O Google acertou na estratégia e no timing quando apostou no desenvolvimento do Android, pouco mais de dez anos atrás. Como uma empresa cuja receita advém de publicidade em buscas online, anteviu que o usuário gradativamente passaria da tela do desktop para a telinha do celular, dedicando mais tempo a este último do que ao primeiro. Portanto, era uma questão de vida ou morte estar bem posicionado no universo móvel e adaptar seus produtos para ele. Não poderia haver melhor maneira de controlar essa experiência e garantir o uso dos seus serviços (buscador, navegador, email, mapas etc) do que controlando o sistema operacional dos smartphones e uma loja oficial de distribuição de apps. O hardware era um detalhe, que deixou nas mãos dos fabricantes, ao mesmo tempo em se aproximou deles como parceiros, liberando o uso do Android em troca dos apps embarcados, enquanto a Microsoft insistia em cobrar licença pelo uso do Windows Phone, para efeito de comparação.
Embora os aparelhos Android tragam apps como Gmail, Chrome e Google Maps embarcados de fábrica, os concorrentes destes estão disponíveis para download na Google Play. Aliás, os três apps mais populares no mercado brasileiro nem sequer são do Google. De acordo com o Radar de Popularidade de Apps produzido por Mobile Time com base na pesquisa Panorama Mobile Time/Opinion Box, os cinco apps mais presentes na homescreen dos smartphones brasileiros são WhatsApp, Facebook, Instagram, Facebook Messenger e Uber. Nenhum deles é do Google. O primeiro da empresa na lista é o YouTube, que aparece na sexta posição, presente na tela inicial de 12% dos smartphones brasileiros (confira a pesquisa aqui).

════

> _O que fazer_
Imprima o trecho do texto sobre o Android que começa em "Embora os aparelhos" e termina em "a pesquisa aqui).", sem alterar nenhuma palavra ou sinal. Os registros a seguir não têm relação com o texto sobre o Android.

> _Informações exibidas_
════

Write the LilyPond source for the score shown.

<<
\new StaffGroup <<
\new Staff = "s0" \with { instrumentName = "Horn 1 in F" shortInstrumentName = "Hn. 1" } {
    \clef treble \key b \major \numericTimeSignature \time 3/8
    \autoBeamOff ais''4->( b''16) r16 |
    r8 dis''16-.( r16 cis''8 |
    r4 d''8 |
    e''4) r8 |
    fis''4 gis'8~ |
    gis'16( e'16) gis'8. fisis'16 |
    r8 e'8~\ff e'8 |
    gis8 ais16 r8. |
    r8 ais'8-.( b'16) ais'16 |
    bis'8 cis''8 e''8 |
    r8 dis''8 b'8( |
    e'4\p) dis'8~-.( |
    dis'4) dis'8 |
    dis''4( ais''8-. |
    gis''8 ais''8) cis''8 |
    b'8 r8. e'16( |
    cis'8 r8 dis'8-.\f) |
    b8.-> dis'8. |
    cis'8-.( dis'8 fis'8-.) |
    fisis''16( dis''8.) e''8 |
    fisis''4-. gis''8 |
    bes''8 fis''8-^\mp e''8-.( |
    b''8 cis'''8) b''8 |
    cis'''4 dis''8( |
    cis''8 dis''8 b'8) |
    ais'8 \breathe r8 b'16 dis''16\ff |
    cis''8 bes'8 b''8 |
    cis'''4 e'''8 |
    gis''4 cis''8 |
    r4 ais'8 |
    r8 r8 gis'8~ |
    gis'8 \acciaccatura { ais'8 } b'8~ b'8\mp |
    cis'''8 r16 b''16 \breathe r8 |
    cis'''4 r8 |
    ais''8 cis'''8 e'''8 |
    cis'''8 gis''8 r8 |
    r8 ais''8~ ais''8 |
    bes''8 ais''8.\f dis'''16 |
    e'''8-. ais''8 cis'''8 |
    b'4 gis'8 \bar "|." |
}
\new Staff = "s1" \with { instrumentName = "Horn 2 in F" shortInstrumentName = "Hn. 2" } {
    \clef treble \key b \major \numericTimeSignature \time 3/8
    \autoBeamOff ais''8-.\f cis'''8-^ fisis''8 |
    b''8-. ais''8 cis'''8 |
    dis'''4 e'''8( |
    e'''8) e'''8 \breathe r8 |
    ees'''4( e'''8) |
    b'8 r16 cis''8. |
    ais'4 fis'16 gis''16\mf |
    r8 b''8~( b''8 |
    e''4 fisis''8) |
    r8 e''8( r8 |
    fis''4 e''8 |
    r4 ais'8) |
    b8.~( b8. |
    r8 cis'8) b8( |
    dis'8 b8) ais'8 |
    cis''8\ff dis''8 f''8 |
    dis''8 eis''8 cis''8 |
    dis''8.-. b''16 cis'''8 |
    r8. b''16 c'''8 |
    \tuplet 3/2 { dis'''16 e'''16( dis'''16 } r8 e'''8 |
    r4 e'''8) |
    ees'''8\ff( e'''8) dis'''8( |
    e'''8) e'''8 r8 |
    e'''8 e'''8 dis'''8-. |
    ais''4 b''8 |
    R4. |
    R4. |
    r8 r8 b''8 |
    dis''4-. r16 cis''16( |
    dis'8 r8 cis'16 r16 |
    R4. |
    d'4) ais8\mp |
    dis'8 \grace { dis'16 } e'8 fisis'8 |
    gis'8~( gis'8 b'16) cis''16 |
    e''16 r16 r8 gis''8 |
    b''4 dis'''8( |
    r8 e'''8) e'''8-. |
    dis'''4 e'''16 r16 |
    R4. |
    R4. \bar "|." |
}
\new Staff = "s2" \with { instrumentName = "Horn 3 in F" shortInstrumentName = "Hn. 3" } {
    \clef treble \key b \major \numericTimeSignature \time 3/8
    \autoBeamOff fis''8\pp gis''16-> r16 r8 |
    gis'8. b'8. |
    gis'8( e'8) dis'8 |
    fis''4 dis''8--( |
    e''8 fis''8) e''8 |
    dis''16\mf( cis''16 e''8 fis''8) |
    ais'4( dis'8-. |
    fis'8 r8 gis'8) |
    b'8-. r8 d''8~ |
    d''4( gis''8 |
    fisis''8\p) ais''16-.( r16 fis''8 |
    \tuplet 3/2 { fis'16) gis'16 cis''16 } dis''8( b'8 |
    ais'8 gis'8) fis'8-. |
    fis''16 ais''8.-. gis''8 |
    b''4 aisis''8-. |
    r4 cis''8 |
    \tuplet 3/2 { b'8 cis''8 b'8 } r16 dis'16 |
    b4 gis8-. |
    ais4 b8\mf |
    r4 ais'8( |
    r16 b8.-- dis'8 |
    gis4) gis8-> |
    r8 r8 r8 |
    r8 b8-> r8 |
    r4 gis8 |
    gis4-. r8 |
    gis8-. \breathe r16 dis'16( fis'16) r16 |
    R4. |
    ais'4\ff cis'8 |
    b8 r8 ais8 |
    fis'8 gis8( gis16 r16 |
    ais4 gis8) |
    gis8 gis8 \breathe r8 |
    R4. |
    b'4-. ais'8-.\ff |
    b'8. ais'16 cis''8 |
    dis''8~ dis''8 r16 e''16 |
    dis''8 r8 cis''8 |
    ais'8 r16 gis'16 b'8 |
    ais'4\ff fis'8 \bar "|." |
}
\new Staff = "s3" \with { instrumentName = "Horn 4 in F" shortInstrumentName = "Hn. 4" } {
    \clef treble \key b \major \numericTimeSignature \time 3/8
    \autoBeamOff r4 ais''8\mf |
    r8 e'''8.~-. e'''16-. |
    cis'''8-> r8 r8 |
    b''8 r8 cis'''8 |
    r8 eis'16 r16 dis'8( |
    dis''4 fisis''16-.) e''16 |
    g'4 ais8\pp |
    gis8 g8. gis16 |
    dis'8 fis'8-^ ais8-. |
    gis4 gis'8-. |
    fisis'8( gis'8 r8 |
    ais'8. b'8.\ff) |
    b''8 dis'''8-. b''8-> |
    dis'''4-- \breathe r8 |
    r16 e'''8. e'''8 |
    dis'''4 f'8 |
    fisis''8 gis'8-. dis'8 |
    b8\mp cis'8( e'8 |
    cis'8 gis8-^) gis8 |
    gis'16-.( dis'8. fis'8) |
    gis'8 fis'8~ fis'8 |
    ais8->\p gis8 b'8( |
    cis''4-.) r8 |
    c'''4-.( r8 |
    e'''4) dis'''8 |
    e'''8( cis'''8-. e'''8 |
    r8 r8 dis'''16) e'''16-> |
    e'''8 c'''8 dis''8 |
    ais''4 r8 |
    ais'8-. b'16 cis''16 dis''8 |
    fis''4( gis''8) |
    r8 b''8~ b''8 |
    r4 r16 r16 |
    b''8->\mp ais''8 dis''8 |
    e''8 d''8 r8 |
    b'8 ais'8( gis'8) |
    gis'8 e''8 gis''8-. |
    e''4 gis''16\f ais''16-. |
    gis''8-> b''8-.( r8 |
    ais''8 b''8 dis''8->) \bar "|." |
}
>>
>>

════

> _Resultado_
Embora os aparelhos Android tragam apps como Gmail, Chrome e Google Maps embarcados de fábrica, os concorrentes destes estão disponíveis para download na Google Play. Aliás, os três apps mais populares no mercado brasileiro nem sequer são do Google. De acordo com o Radar de Popularidade de Apps produzido por Mobile Time com base na pesquisa Panorama Mobile Time/Opinion Box, os cinco apps mais presentes na homescreen dos smartphones brasileiros são WhatsApp, Facebook, Instagram, Facebook Messenger e Uber. Nenhum deles é do Google. O primeiro da empresa na lista é o YouTube, que aparece na sexta posição, presente na tela inicial de 12% dos smartphones brasileiros (confira a pesquisa aqui).